12 April 2020

67. Happy Easter Chicks



In a house on a hill on a farm, there’s a garage. In that garage, there’s a nest in a toolbox.

Next to odds and ends on a dusty high shelf, three speckled eggs are warming. 


The first egg hatched in late March. The nestling got a head start on gobbling caterpillars straight away. He was Greedy.


The second egg hatched at the end of March, it was the middle nestling. The piggy in the middle. Piggy liked to grab every grub she could.


The last to hatch was the runt of the brood, just like Wilbur from ‘Charlotte’s Web’, she was tiny.

On the small side, Tiny emerged from her shell as an April fool and had to fight for every morsel of food.



Three Grey Shrike-thrush chicks began to cheep. One by one they open their eyes and open their beaks.

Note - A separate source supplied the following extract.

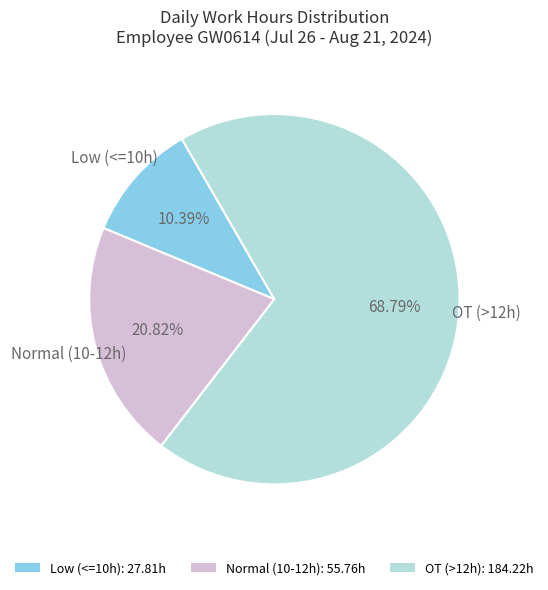

Is there a majority slice in this chart?

Yes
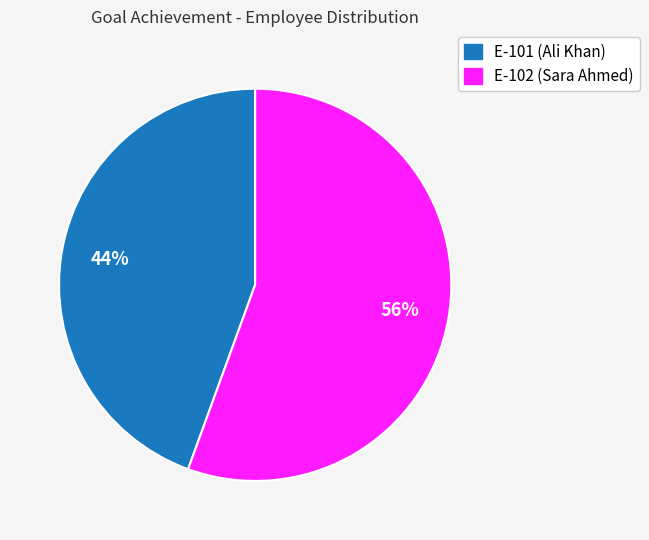

Approximately how many times larger is the value at E-101 (Ali Khan) compared to E-102 (Sara Ahmed)?

0.8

Twice as large, Greedy and Piggy hogged every moth, dragonfly and white butterfly Mum and Dad brought them. 
They sat on Tiny, squishing her.
 

It wasn’t very comfortable; there were times when she could barely breathe.


We thought she might not make it, but, where there’s a Tiny there’s a tiny way.  She stuck her neck out as far as it could go to get the goods, to grow and grow beside her older nest-mates. 



The mother and father Grey Shrike-thrush brought food all day, they even took out the trash.


Father brought frogs so large the chicks almost choked on them.


Both parents hunted for bright green bugs and found endless moths in the garden. When they heard them coming, the triplets stretched up high and flapped their wing buds. 


The three baby birds were excited to see food; always quivering in anticipation.

Itchy when the first fluffy down came in to cover their skin; they became twitchier still when they got their first real feathers.

They grew and grew, opening their golden beaks so wide, they looked like spring Daffodils reaching to the sun. 

One warm Easter Morning, Greedy found he was too big for the nest. Every time he stretched his wings, he almost fell out.

Mum said, ‘Come on Greedy, you can do it. Come fly with me.’

And so he did. 


At first, he couldn’t get any lift and plopped down on the garage floor. Then he flapped harder, as hard as he could to make it to the grass beside the driveway.

There he stopped and looked about, panting and puffing. The world looked very big. Greedy’s Dad called from the tree above, and he cheeped back.


‘Peep-peep, Mum, I can fly. Hey, did you see me, Dad?’

And then there were two.

 

Piggy practised her flapping, fluffing her feathers and doing her stretches. She was almost ready to leave her place in the rivet box on the dusty shelf. Piggy in the middle was itching to join Dad in the blue sky, but not yet.



And Tiny?


She sat tight in her nest of grey bark. Now there was more room she could stay awhile in the space she loved best. To eat grubs until she almost burst and grow just a little bit more.


In fact, Tiny was content to stay home and to sleep the day away without being sat on or squashed.